[Extracted data entries]
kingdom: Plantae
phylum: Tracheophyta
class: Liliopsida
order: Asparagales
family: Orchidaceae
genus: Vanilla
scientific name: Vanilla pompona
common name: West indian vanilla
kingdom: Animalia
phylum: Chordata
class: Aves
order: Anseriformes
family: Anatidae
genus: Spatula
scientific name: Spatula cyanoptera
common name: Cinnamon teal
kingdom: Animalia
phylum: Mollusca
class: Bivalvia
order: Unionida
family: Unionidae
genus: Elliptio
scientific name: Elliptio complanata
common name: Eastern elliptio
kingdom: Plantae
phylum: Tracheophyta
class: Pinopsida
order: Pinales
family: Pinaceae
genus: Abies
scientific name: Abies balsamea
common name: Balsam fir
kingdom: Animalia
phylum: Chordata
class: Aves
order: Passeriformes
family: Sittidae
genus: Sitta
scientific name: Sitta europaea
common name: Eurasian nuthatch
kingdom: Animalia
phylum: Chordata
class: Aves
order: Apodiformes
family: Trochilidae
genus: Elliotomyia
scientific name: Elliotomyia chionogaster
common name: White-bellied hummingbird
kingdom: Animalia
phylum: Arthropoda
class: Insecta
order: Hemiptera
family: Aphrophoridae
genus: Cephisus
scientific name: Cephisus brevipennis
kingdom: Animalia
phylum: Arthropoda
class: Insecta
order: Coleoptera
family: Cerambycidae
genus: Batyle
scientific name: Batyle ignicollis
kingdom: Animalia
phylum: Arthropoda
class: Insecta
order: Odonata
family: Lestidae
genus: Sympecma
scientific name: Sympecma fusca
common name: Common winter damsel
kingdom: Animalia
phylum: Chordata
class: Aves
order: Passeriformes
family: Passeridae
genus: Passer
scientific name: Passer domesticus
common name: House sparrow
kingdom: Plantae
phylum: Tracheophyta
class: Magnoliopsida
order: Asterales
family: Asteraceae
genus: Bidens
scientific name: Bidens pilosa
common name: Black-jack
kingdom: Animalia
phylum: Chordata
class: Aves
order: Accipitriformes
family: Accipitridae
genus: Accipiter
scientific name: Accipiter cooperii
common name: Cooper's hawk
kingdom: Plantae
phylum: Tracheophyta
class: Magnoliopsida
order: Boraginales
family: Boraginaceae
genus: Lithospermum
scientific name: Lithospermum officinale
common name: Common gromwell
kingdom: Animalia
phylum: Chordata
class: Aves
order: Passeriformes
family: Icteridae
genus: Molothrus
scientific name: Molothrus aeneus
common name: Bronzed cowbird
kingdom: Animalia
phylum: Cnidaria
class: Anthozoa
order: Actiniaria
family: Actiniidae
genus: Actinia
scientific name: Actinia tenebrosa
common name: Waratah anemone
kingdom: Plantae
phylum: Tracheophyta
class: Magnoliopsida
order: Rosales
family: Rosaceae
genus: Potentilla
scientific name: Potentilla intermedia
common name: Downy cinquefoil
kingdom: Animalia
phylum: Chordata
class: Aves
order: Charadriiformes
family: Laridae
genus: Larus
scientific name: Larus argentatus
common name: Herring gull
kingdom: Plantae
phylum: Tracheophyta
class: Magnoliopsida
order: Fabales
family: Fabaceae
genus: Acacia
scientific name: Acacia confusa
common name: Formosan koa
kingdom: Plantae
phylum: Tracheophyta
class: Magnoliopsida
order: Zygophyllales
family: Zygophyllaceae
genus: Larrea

- INSTRUCTIONS TO FOLLOW
Reproduce every line of the items above, substituting "vernacular name" for each occurrence of "common name" and leaving everything else unchanged.

- OUTPUT FOR THIS EXERCISE
kingdom: Plantae
phylum: Tracheophyta
class: Liliopsida
order: Asparagales
family: Orchidaceae
genus: Vanilla
scientific name: Vanilla pompona
vernacular name: West indian vanilla
kingdom: Animalia
phylum: Chordata
class: Aves
order: Anseriformes
family: Anatidae
genus: Spatula
scientific name: Spatula cyanoptera
vernacular name: Cinnamon teal
kingdom: Animalia
phylum: Mollusca
class: Bivalvia
order: Unionida
family: Unionidae
genus: Elliptio
scientific name: Elliptio complanata
vernacular name: Eastern elliptio
kingdom: Plantae
phylum: Tracheophyta
class: Pinopsida
order: Pinales
family: Pinaceae
genus: Abies
scientific name: Abies balsamea
vernacular name: Balsam fir
kingdom: Animalia
phylum: Chordata
class: Aves
order: Passeriformes
family: Sittidae
genus: Sitta
scientific name: Sitta europaea
vernacular name: Eurasian nuthatch
kingdom: Animalia
phylum: Chordata
class: Aves
order: Apodiformes
family: Trochilidae
genus: Elliotomyia
scientific name: Elliotomyia chionogaster
vernacular name: White-bellied hummingbird
kingdom: Animalia
phylum: Arthropoda
class: Insecta
order: Hemiptera
family: Aphrophoridae
genus: Cephisus
scientific name: Cephisus brevipennis
kingdom: Animalia
phylum: Arthropoda
class: Insecta
order: Coleoptera
family: Cerambycidae
genus: Batyle
scientific name: Batyle ignicollis
kingdom: Animalia
phylum: Arthropoda
class: Insecta
order: Odonata
family: Lestidae
genus: Sympecma
scientific name: Sympecma fusca
vernacular name: Common winter damsel
kingdom: Animalia
phylum: Chordata
class: Aves
order: Passeriformes
family: Passeridae
genus: Passer
scientific name: Passer domesticus
vernacular name: House sparrow
kingdom: Plantae
phylum: Tracheophyta
class: Magnoliopsida
order: Asterales
family: Asteraceae
genus: Bidens
scientific name: Bidens pilosa
vernacular name: Black-jack
kingdom: Animalia
phylum: Chordata
class: Aves
order: Accipitriformes
family: Accipitridae
genus: Accipiter
scientific name: Accipiter cooperii
vernacular name: Cooper's hawk
kingdom: Plantae
phylum: Tracheophyta
class: Magnoliopsida
order: Boraginales
family: Boraginaceae
genus: Lithospermum
scientific name: Lithospermum officinale
vernacular name: Common gromwell
kingdom: Animalia
phylum: Chordata
class: Aves
order: Passeriformes
family: Icteridae
genus: Molothrus
scientific name: Molothrus aeneus
vernacular name: Bronzed cowbird
kingdom: Animalia
phylum: Cnidaria
class: Anthozoa
order: Actiniaria
family: Actiniidae
genus: Actinia
scientific name: Actinia tenebrosa
vernacular name: Waratah anemone
kingdom: Plantae
phylum: Tracheophyta
class: Magnoliopsida
order: Rosales
family: Rosaceae
genus: Potentilla
scientific name: Potentilla intermedia
vernacular name: Downy cinquefoil
kingdom: Animalia
phylum: Chordata
class: Aves
order: Charadriiformes
family: Laridae
genus: Larus
scientific name: Larus argentatus
vernacular name: Herring gull
kingdom: Plantae
phylum: Tracheophyta
class: Magnoliopsida
order: Fabales
family: Fabaceae
genus: Acacia
scientific name: Acacia confusa
vernacular name: Formosan koa
kingdom: Plantae
phylum: Tracheophyta
class: Magnoliopsida
order: Zygophyllales
family: Zygophyllaceae
genus: Larrea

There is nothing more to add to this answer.